# RDD Creation 

## Overview 

In [1]:
from pyspark import SparkContext, SparkConf

In [3]:
conf = SparkConf().setAppName('Simple App').setMaster('local')
sc = SparkContext(conf=conf)

###### The master URL passed to Spark can be in one of the following formats:
    
        local	Run Spark locally with one worker thread (i.e. no parallelism at all).
    local[K]	Run Spark locally with K worker threads (ideally, set this to the number of cores on your machine).
        yarn	Connect to a YARN cluster in client or cluster mode depending on the value of --deploy-mode. The cluster location will be found based on the HADOOP_CONF_DIR or YARN_CONF_DIR variable.

###### Note : There are two deploy modes that can be used to launch Spark applications on YARN. In cluster mode, the Spark driver runs inside an application master process which is managed by YARN on the cluster, and the client can go away after initiating the application. In client mode, the driver runs in the client process, and the application master is only used for requesting resources from YARN.

### Resilient Distributed Datasets (RDDs)

#### Parallelized Collections

In [7]:
#here is how to create a parallelized collection holding the numbers 1 to 5:
data = [1, 2, 3, 4, 5]
distData = sc.parallelize(data)

#### External Datasets

In [8]:
distFile = sc.textFile("EmployData.csv")

Some notes on reading files with Spark:

>If using a path on the local filesystem, the file must also be accessible at the same path on worker nodes. Either copy the file to all workers or use a network-mounted shared file system.

>All of Spark’s file-based input methods, including textFile, support running on directories, compressed files, and wildcards as well. For example, you can use textFile("/my/directory"), textFile("/my/directory/*.txt"), and textFile("/my/directory/*.gz").

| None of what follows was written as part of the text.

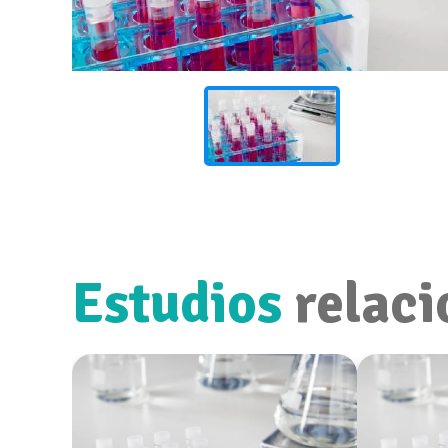
Estudios
relaci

>The textFile method also takes an optional second argument for controlling the number of partitions of the file. By default, Spark creates one partition for each block of the file (blocks being 128MB by default in HDFS), but you can also ask for a higher number of partitions by passing a larger value. Note that you cannot have fewer partitions than blocks.

In [11]:
#Display RDD Data using action take()
for i in distFile.take(10):print(i)

employee_name,email,job_profile
James,james@gmail.com,Sr. Developer
Smith,Smith@gmail.com,Project Lead